Supriya Pandit is a fourth-year doctoral student in the Clinical Psychology PhD program at CCNY. As an international student, Supriya's multicultural upbringing in India, England and Singapore initially inspired her deep commitment for social justice research for diverse and marginalized populations, especially for immigrants and families. After obtaining her BA in Psychology from the University of Rochester and MA in Psychology from New York University, Supriya conducted field research for the Resilience Opportunity Safety Education Strength Program at NYU, a community-based and trauma-informed research program aimed at reducing girls' crime in the juvenile justice system. Supriya was also involved in the research team of the Group Attachment-Based Intervention, an intervention seeking to reduce risk for child mistreatment and improve parent-child relations for underserved families in the Bronx, at the New School for Social Research.
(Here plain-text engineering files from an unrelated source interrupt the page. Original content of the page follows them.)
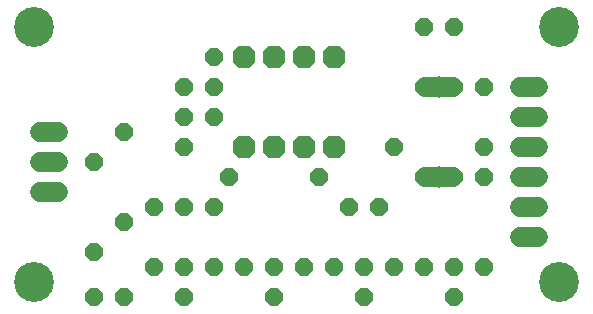
<source format=gts>
G75*
%MOIN*%
%OFA0B0*%
%FSLAX24Y24*%
%IPPOS*%
%LPD*%
%AMOC8*
5,1,8,0,0,1.08239X$1,22.5*
%
%ADD10C,0.1330*%
%ADD11OC8,0.0600*%
%ADD12OC8,0.0760*%
%ADD13C,0.0680*%
%ADD14OC8,0.0595*%
%ADD15R,0.0540X0.0710*%
%ADD16R,0.0060X0.0720*%
D10*
X001200Y001180D03*
X001200Y009680D03*
X018700Y009680D03*
X018700Y001180D03*
D11*
X016190Y001680D03*
X015200Y000680D03*
X014210Y001680D03*
X013190Y001680D03*
X012200Y000680D03*
X011210Y001680D03*
X010190Y001680D03*
X009200Y000680D03*
X008210Y001680D03*
X007190Y001680D03*
X006200Y000680D03*
X005210Y001680D03*
X004200Y000680D03*
X003200Y000680D03*
X003200Y002180D03*
X004200Y003180D03*
X005200Y003680D03*
X006200Y003680D03*
X007700Y004680D03*
X006200Y005680D03*
X006200Y006680D03*
X007200Y007680D03*
X007200Y008680D03*
X004200Y006180D03*
X003200Y005180D03*
X010700Y004680D03*
X011700Y003680D03*
X012700Y003680D03*
X014200Y004680D03*
X015200Y004680D03*
X016200Y005680D03*
X013200Y005680D03*
X014200Y007680D03*
X015200Y007680D03*
X015200Y009680D03*
X014200Y009680D03*
D12*
X011200Y008680D03*
X010200Y008680D03*
X009200Y008680D03*
X008200Y008680D03*
X008200Y005680D03*
X009200Y005680D03*
X010200Y005680D03*
X011200Y005680D03*
D13*
X017400Y005680D02*
X018000Y005680D01*
X018000Y004680D02*
X017400Y004680D01*
X017400Y003680D02*
X018000Y003680D01*
X018000Y002680D02*
X017400Y002680D01*
X017400Y006680D02*
X018000Y006680D01*
X018000Y007680D02*
X017400Y007680D01*
X002000Y006180D02*
X001400Y006180D01*
X001400Y005180D02*
X002000Y005180D01*
X002000Y004180D02*
X001400Y004180D01*
D14*
X006200Y001680D03*
X009200Y001680D03*
X012200Y001680D03*
X015200Y001680D03*
X016200Y004680D03*
X016200Y007680D03*
X007200Y006680D03*
X006200Y007680D03*
X007200Y003680D03*
D15*
X014400Y004680D03*
X015000Y004680D03*
X015000Y007680D03*
X014400Y007680D03*
D16*
X014700Y007680D03*
X014700Y004680D03*
M02*

</source>
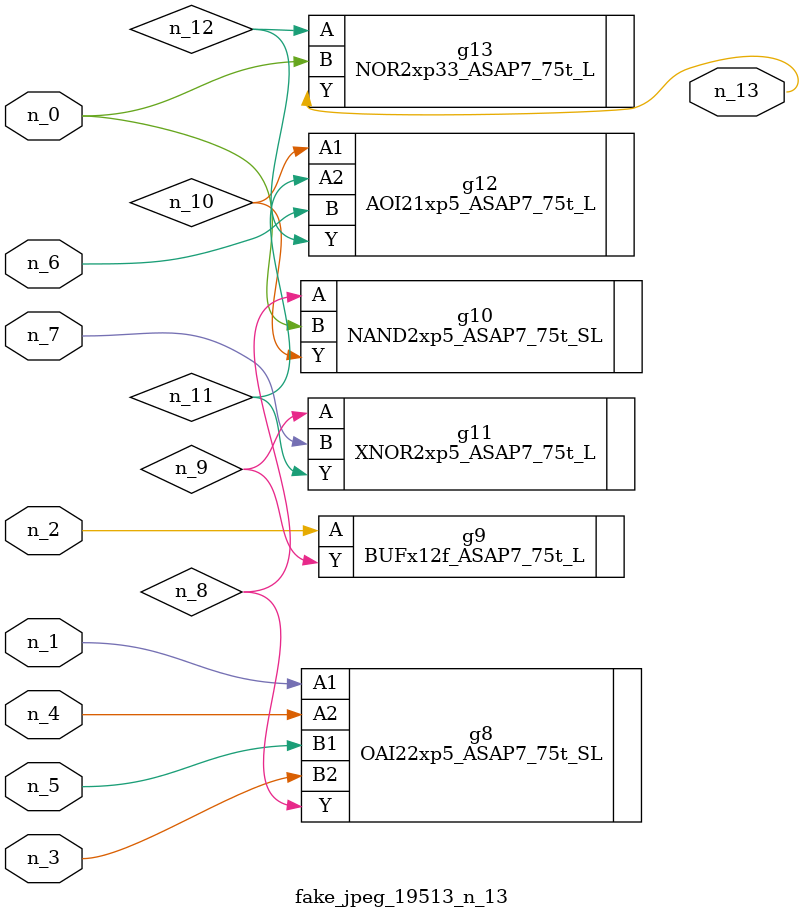
<source format=v>
module fake_jpeg_19513_n_13 (n_3, n_2, n_1, n_0, n_4, n_6, n_5, n_7, n_13);

input n_3;
input n_2;
input n_1;
input n_0;
input n_4;
input n_6;
input n_5;
input n_7;

output n_13;

wire n_11;
wire n_10;
wire n_12;
wire n_8;
wire n_9;

OAI22xp5_ASAP7_75t_SL g8 ( 
.A1(n_1),
.A2(n_4),
.B1(n_5),
.B2(n_3),
.Y(n_8)
);

BUFx12f_ASAP7_75t_L g9 ( 
.A(n_2),
.Y(n_9)
);

NAND2xp5_ASAP7_75t_SL g10 ( 
.A(n_8),
.B(n_0),
.Y(n_10)
);

AOI21xp5_ASAP7_75t_L g12 ( 
.A1(n_10),
.A2(n_11),
.B(n_6),
.Y(n_12)
);

XNOR2xp5_ASAP7_75t_L g11 ( 
.A(n_9),
.B(n_7),
.Y(n_11)
);

NOR2xp33_ASAP7_75t_L g13 ( 
.A(n_12),
.B(n_0),
.Y(n_13)
);


endmodule
</source>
Jeanette Sanchez is an early education teacher committed to creating an equitable, equal, and multiculturally empowering educational environment for all children. She is a first grade teacher at Bronx Community Charter School and received her MSEd Degree with honors in Early Childhood Education from CCNY. She was also the recipient of The City College of New York Graduate Program in Early Childhood Education’s Life-Long Learner Award in Summer 2021. Jeanette will begin a Master’s of Public Administration and the Colin Powell Graduate Fellowship in Leadership and Public Service in Fall 2021. As a fellow, Jeanette will work as a research aid for Dr. Beverly Falk and the HQEL project team in evaluating current desegregation efforts in NYC early childhood education centers to help inform ongoing education and desegregation policies.